**** Текст для чтения
In [None]:
import pandas as pd
from main import AiForecast
import numpy as np

# Пути к исходным данным
train_candles_path = "data/candles.csv"
train_news_path = "data/news.csv"

# Загружаем данные
candles = pd.read_csv(train_candles_path, parse_dates=['begin'])
news = pd.read_csv(train_news_path, parse_dates=['publish_date'])

# --- Определяем временные границы ---
train_start = pd.Timestamp("2020-06-19")
train_end   = pd.Timestamp("2025-01-01")

predict_start = pd.Timestamp("2025-01-01")
predict_end   = pd.Timestamp("2025-05-01")   # не включая 2025-05-01

real_start = pd.Timestamp("2025-05-01")
real_end   = pd.Timestamp("2025-05-21")

# --- Создаем выборки для свечей ---
candles_train = candles[(candles['begin'] >= train_start) & (candles['begin'] <= train_end)].copy()
candles_for_predict = candles[(candles['begin'] >= predict_start) & (candles['begin'] < predict_end)].copy()
candles_real_results = candles[(candles['begin'] >= real_start) & (candles['begin'] <= real_end)].copy()

# --- Аналогично для новостей ---
news_train = news[(news['publish_date'] >= train_start) & (news['publish_date'] <= train_end)].copy()
********
**** Строки данных
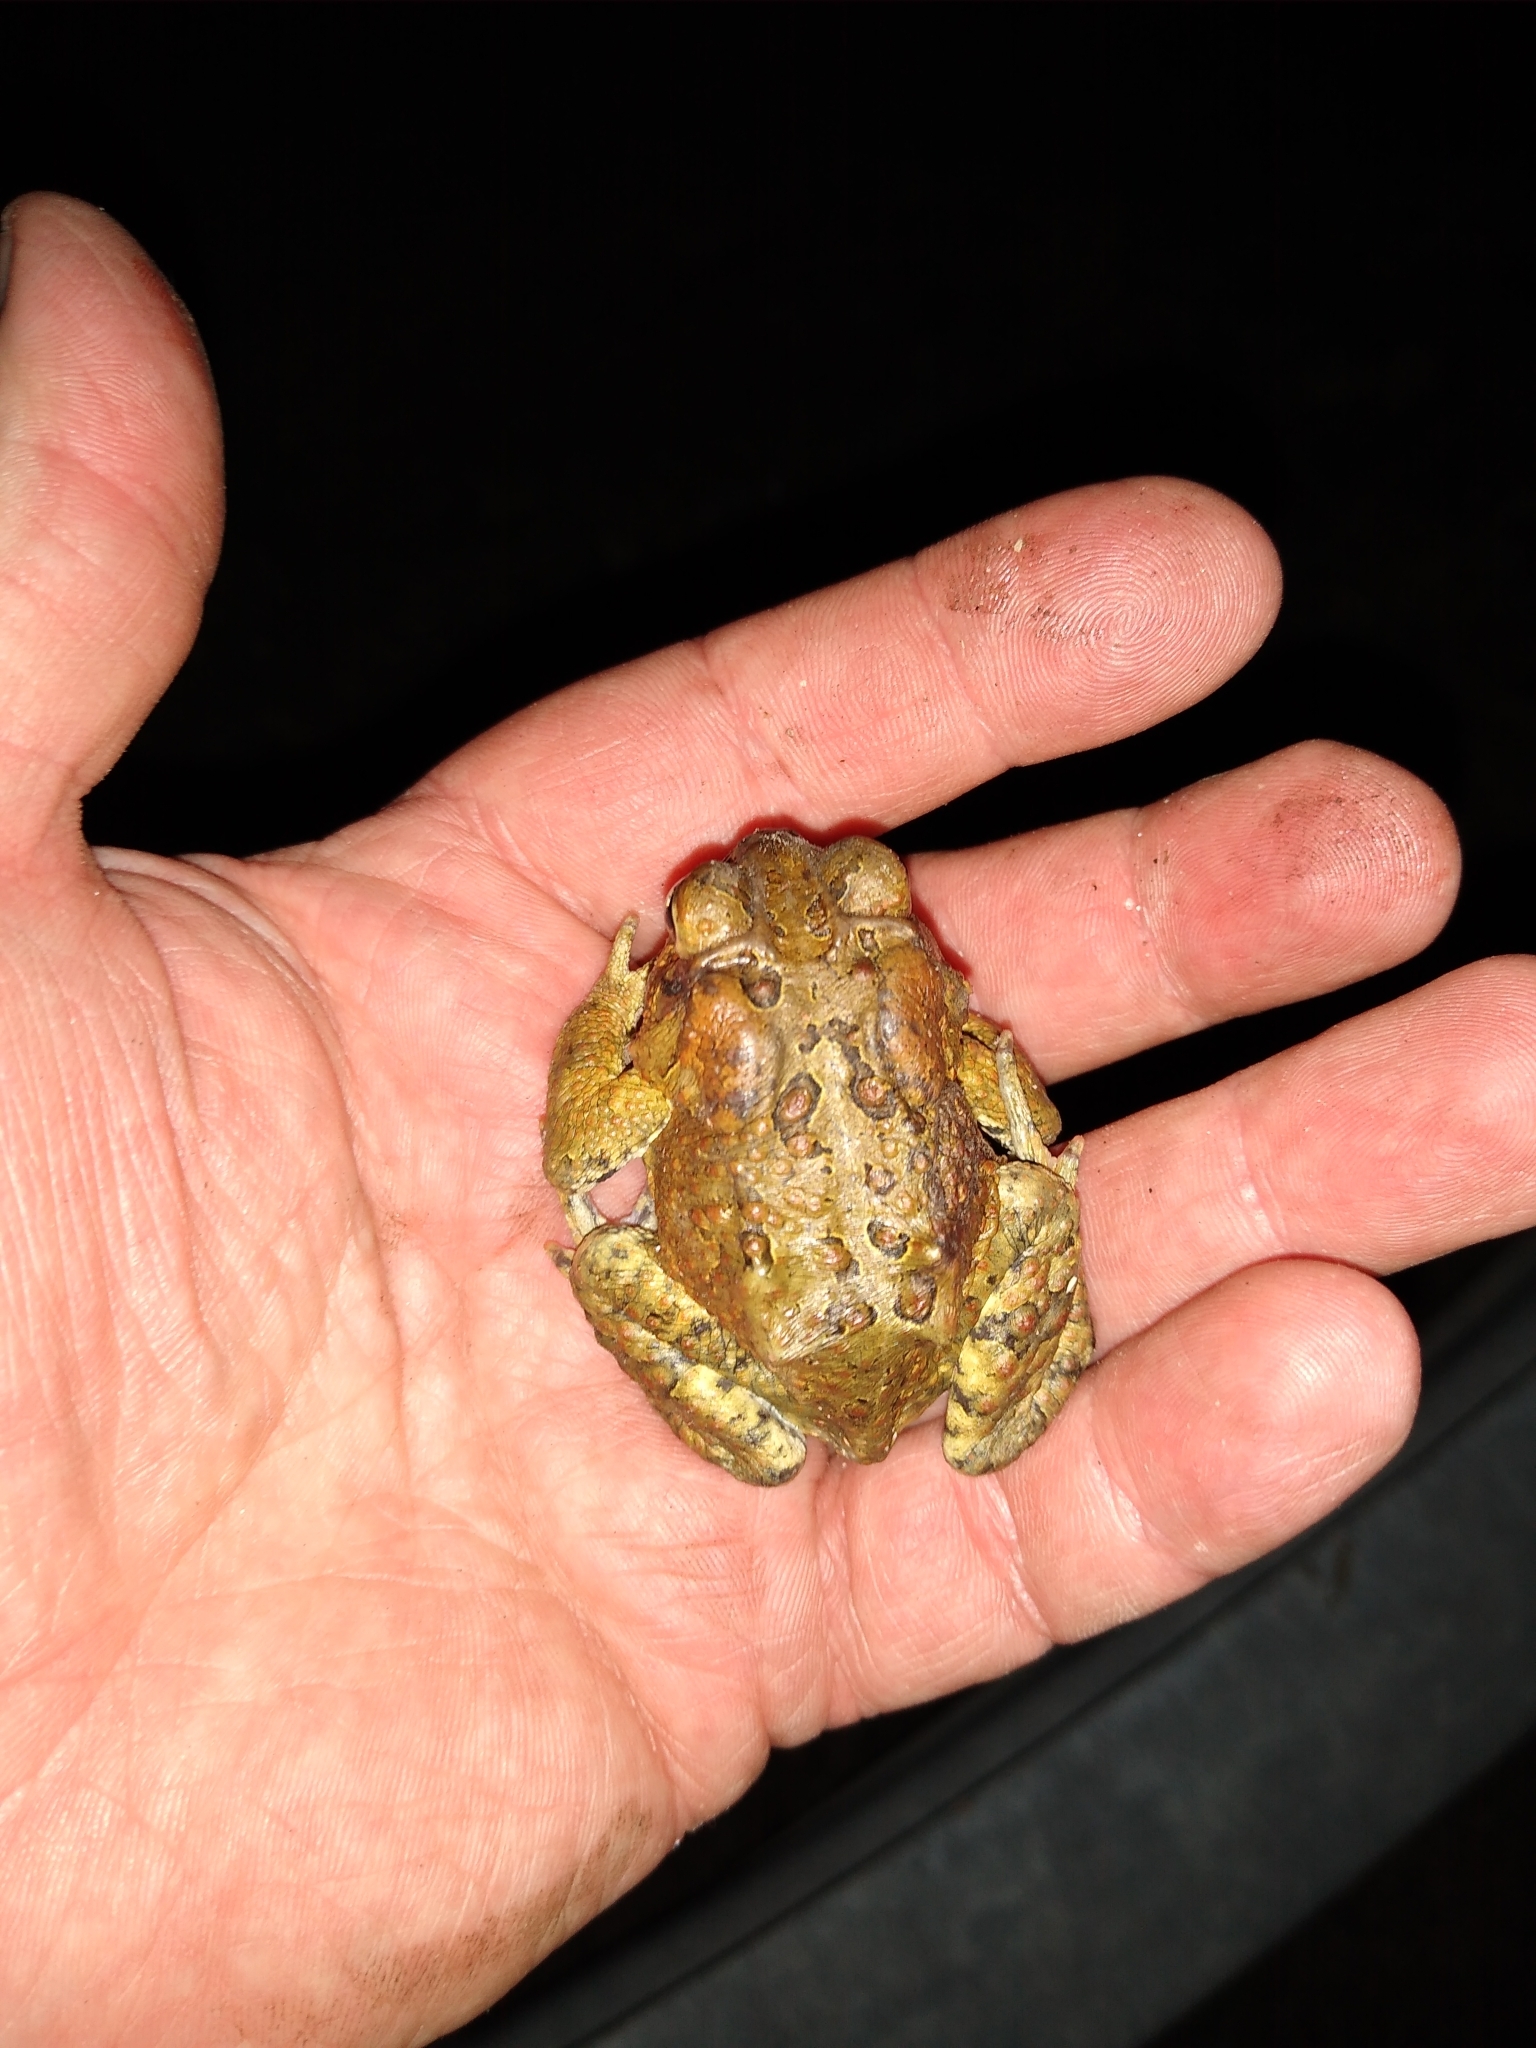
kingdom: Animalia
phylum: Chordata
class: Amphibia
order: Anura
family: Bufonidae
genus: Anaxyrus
********
:: Задания ::
**A.** Определите, соответствуют ли коду с загрузкой свечей и новостей следующие утверждения: (i) данные о свечах читаются из файла data/candles.csv; (ii) в выборку для прогноза попадают свечи за 2025-05-01; (iii) обучающий период начинается 2020-06-19. Для каждого ответьте «да» или «нет» и приведите точную цитату из кода, на которой основан ответ.
**B.** Продолжите код с загрузкой свечей и новостей, начав сразу после его последней строки.
Данные никак не связаны с текстом для чтения.

:: Ответы по заданиям ::
**A.**
(i) Да: «train_candles_path = "data/candles.csv"».
(ii) Нет: «не включая 2025-05-01».
(iii) Да: «train_start = pd.Timestamp("2020-06-19")».

**B.**
news_for_predict = news[(news['publish_date'] >= predict_start) & (news['publish_date'] < predict_end)].copy()
news_real_results = news[(news['publish_date'] >= real_start) & (news['publish_date'] <= real_end)].copy()



In [None]:
def evaluate_submission(submission_df, test_candles_df):
    """
    submission_df: датафрейм с колонками ticker,p1..p20
    test_candles_df: реальные закрытия
    """
    metrics = {}
    for horizon in range(1, 21):
        col = f"p{horizon}"
        true_returns = []
        pred_returns = []
        for ticker in submission_df["ticker"]:
            df_ticker = test_candles_df[
                test_candles_df["ticker"] == ticker
            ].sort_values("begin")
            if len(df_ticker) <= horizon:
                continue
            close_0 = df_ticker.iloc[0]["close"]
            close_h = df_ticker.iloc[horizon]["close"]
            R_true = close_h / close_0 - 1
            R_pred = submission_df[submission_df["ticker"] == ticker][col].values[0]
            true_returns.append(R_true)
            pred_returns.append(R_pred)
        true_returns = np.array(true_returns)
        pred_returns = np.array(pred_returns)
        rmse = np.sqrt(np.mean((true_returns - pred_returns) ** 2))
        metrics[col] = rmse
    return metrics

In [None]:
ai_forecast = AiForecast(artifact_dir='./test_artifact')

ai_forecast.train(candles_train, news_train)
submission = ai_forecast.predict(candles_for_predict, news_for_predict)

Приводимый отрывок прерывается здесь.